Monday, February 2, 2015

Motherhood is Full of Eternal Truths

Despite the fact that I had a crisis of faith after JaiseAnn was born, becoming a mother has ultimately strengthened my faith.  (Somethings just can't be explained. It doesn't even make sense to me. While I won't diminish my faith crisis as it was a very real and extremely difficult/scary time for me, the further away I get from the experience the more I realize that severe sleep deprivation and hormones played the biggest part.)

I remember taking JaiseAnn to visit my classroom and my former students when she was around three months old. I had prepared myself for tears as I prepared to say goodbye to my students, but when I walked into the school the tears started coming for a different reason. 

I suddenly had the strangest deja vu type of feeling. I tried to pinpoint it and finally I realized that I had been taking JaiseAnn to school with me for about a year at that point. JaiseAnn was with me throughout my pregnancy. 



During my pregnancy I didn't know it was her but now that she's here, I've had a number of experiences where I realized, "We've already done this together."  It's the most surreal thing but I absolutely cannot deny that she had been around in spirit. I know that spirit, her spirit, and I can now recognize all the times she was with me before her birth. 

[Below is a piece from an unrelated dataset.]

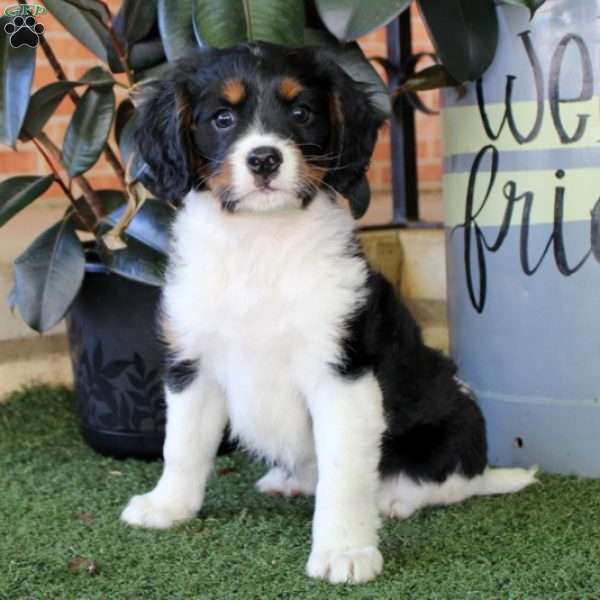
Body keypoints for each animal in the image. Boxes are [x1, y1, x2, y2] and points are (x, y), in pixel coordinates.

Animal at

Most people say that having a child solidifies their belief in God. Some even start believing in a higher power once they have a child. And while that's true, my experience is a little different. My faith in my own religion was strengthened, and therefore my faith in God.


In the LDS faith we believe that our spirits existed before we were born. We believe our spirits lived, discussed, learned, celebrated, and more in our pre-earth life. We simply came to earth to get a body and experience mortal life--trials and all. (You can read more about that here). 




This belief in a pre-existence has always made sense to me. It actually seems logical and there have been many times that I recognize that the person I am is who I have always been. Some things about me and my life experience cannot be explained by parenting, learning, or anything of the sort. Those things are inherent in who I am. My Heavenly Father made me the way that I am. I have always known this.

But becoming a mother added a whole knew dimension. I felt her spirit and quickly recognized that she had been with me before the moment I met her. She had been a part of our family all along. I can't really do justice to those feelings, but trust me. She belonged. I belonged. Zach belonged. We belonged together and our souls knew each other.


We didn't think we were having a girl. We thought (and honestly hoped a little) that we were having a boy. But when she arrived it only made sense that she was a girl. I kept saying to Zach, "Of course she's a girl!" She just fit. It worked. We were meant to be her parents. 



There are days where I play with JaiseAnn and I make up silly songs for her all the time. For as much as I am not a musician, we sing at our house at least half of the time. It's silly and fun and it makes things more exciting--diaper changes, getting the mail, taking a bath, looking in the mirror, and more. The other day I was singing JaiseAnn a little song and I just had this overwhelming feeling that these songs have always been ours. They come so naturally do me because they are a part of the dynamic we have. I have never questioned the possibility of eternal families, but I do know that she's been mine for far longer. It's like I knew her before. 

Maybe I knew her before this life (while there's no direct Mormon doctrine that supports this theory, I happen to personally believe it's true.) Maybe I simply recognized her spirit as it was with me throughout my pregnancy--that is simply something I cannot deny. Whatever it is, JaiseAnn has a spirit and I've felt it longer than she's been alive. And that tells me that we do have spirits and that God does exist. 


How did having a baby change or affect your religious beliefs?